I was envious and grumpy about it until the day I opened my jewelry box and saw gold in them there troughs. I grabbed the giant, clunky 24-carat earrings I’d inherited from my Beverly Hills aunt, along with crumbled old dental gold fillings, and hightailed it to my local gold exchange down on Solano Avenue in Berkeley. With the earrings alone, I had a fist full of hundred-dollar-bills—exactly what I needed for the new suit.
And it paid off: My first event was the 500-yard freestyle and I dove in and shot out a third of the way across the pool. I out-swam the rest, who were all wearing their own fast suits—and, incidentally, beating a champion rival I’d never previously beaten. I swam a stunning 19 seconds faster than my last 500 the month before. I picked up six more medals that weekend. In 2009, 12 of my races were national Top Tens. And, to bray a little more, last year I was the age group open-water- champion for Pacific Masters, competing in 13 open-water swims, including swimming 2.7 miles across Donner Lake, and cold ocean/bay swims in Santa Cruz, winning most of them.

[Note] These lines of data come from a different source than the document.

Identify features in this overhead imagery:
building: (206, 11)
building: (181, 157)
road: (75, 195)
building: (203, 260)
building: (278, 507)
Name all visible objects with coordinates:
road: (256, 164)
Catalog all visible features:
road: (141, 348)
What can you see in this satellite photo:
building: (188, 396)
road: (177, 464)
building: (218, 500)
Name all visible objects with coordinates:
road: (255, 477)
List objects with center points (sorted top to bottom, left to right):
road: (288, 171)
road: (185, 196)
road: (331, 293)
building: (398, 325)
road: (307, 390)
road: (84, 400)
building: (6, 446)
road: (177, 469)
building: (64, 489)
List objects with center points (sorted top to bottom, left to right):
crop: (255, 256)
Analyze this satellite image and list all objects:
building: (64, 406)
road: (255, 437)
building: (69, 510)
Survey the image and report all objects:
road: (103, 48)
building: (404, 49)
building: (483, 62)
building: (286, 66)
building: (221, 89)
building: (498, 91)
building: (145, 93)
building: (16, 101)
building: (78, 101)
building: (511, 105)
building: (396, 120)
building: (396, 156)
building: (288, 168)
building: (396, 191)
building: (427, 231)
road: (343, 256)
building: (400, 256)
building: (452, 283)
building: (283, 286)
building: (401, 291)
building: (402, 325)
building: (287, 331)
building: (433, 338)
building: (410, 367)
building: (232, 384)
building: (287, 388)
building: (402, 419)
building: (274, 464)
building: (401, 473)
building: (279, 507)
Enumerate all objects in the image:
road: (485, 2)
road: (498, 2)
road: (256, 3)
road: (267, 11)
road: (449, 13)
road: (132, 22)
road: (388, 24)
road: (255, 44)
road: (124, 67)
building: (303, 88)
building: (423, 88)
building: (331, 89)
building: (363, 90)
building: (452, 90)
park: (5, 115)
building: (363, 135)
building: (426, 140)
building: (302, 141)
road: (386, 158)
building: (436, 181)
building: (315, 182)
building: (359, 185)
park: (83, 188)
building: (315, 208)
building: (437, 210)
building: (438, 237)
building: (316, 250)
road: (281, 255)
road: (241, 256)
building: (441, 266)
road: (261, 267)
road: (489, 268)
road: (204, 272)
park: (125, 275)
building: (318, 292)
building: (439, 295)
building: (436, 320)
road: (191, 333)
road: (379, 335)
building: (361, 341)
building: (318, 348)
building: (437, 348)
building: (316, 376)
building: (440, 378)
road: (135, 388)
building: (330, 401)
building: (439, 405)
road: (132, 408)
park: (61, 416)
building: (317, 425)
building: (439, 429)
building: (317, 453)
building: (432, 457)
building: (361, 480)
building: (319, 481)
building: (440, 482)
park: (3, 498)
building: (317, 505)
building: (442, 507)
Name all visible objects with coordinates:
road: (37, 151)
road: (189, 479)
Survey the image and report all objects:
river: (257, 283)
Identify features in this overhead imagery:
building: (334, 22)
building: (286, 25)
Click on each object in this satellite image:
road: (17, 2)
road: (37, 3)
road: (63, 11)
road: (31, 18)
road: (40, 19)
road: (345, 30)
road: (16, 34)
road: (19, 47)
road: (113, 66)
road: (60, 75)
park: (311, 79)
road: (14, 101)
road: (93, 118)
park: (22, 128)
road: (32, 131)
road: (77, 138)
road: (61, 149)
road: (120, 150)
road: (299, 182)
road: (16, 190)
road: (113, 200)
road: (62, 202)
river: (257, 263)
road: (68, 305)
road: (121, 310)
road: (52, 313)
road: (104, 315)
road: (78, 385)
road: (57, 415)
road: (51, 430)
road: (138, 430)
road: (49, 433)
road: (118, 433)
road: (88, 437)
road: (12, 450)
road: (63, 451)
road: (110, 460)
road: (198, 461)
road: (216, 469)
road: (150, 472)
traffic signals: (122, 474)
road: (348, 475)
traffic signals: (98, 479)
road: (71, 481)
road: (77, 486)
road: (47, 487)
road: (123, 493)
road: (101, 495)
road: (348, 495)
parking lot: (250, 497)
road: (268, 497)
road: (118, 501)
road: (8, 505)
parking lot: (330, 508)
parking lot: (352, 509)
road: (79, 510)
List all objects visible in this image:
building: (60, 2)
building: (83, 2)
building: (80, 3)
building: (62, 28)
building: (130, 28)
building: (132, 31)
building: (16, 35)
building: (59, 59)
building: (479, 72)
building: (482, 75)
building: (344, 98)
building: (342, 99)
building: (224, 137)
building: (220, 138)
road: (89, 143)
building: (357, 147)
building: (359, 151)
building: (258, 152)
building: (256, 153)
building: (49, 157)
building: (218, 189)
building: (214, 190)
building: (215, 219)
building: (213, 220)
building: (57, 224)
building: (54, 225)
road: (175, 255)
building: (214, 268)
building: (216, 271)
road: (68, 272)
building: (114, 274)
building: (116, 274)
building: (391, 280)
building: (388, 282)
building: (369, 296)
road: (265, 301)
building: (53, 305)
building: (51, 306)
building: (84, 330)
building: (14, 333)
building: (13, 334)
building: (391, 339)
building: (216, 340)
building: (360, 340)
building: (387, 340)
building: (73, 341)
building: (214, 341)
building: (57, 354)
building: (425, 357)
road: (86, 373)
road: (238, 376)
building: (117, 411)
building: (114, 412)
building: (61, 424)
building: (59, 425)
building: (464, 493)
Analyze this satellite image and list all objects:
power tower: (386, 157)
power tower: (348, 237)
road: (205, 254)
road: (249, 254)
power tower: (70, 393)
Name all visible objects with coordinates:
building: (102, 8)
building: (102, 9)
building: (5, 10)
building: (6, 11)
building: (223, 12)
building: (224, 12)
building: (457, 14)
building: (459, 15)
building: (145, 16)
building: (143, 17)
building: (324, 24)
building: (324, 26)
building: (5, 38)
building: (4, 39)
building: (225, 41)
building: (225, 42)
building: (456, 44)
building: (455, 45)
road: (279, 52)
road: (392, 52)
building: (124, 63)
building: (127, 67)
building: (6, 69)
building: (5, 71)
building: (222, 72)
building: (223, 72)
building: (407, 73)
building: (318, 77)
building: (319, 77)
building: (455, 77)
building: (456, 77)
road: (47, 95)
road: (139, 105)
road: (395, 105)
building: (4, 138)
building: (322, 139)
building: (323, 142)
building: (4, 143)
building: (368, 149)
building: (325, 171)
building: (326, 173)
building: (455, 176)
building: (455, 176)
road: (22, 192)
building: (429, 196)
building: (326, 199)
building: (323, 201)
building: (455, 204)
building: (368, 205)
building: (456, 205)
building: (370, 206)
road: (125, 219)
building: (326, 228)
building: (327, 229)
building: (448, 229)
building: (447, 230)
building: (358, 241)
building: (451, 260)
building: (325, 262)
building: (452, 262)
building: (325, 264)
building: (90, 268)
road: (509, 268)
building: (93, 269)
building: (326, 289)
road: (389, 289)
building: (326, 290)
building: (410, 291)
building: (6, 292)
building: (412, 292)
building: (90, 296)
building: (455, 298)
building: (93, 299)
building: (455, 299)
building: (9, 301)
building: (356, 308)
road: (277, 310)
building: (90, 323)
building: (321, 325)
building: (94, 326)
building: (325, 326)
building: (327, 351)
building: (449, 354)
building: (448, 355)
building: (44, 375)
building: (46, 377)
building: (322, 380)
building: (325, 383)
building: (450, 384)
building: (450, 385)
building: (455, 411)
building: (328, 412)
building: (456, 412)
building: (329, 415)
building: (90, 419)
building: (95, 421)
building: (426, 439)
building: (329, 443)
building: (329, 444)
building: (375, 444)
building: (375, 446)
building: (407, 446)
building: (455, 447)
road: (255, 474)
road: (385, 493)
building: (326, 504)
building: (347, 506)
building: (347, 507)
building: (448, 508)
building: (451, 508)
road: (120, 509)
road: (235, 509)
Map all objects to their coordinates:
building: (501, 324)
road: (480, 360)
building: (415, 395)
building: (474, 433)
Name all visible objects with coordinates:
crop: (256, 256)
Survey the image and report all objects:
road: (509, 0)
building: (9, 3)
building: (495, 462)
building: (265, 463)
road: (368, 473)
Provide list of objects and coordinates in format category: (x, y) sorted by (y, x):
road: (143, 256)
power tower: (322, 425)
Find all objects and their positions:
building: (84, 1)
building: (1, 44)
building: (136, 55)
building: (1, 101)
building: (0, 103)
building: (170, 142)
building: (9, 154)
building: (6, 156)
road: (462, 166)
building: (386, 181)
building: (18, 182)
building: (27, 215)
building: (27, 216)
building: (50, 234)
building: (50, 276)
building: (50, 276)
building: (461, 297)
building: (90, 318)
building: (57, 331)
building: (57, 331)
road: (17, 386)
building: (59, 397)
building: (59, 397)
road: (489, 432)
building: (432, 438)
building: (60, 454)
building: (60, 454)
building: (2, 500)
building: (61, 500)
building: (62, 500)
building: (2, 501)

More shocking than my victories, is that in the last several years, I’ve achieved my personal-best times since I started Masters swimming over 25 years ago, performing much faster in my 60s than in my 40s.
But, I doubt I’ll be able to do the same stellar times I did last year because in June, the high-tech suits will be banned. And it’s hard to keep up the same level of intensity year after year. Ultimately, it doesn’t matter to me whether I stop improving my times —well, just a little bit. What matters more is to be able to keep swimming and be a part of the terrific community of fellow water babies. Whether it’s racing on New Year’s Day from Alcatraz to San Francisco in 50-degree water without a wet suit, or competing in swim meets and dipping daily with my SCAM team pals in my 1:40 lane on the UC campus.
If anyone had told me in 1965, when I was a boho Berkeley co-ed and a Free Speech Movement partisan, that one day I’d be an accomplished, maniac swimmer in my mid-60s dotage, I would have laughed myself silly in disbelief.
Freud believed we humans don’t ever really change. But really, we do.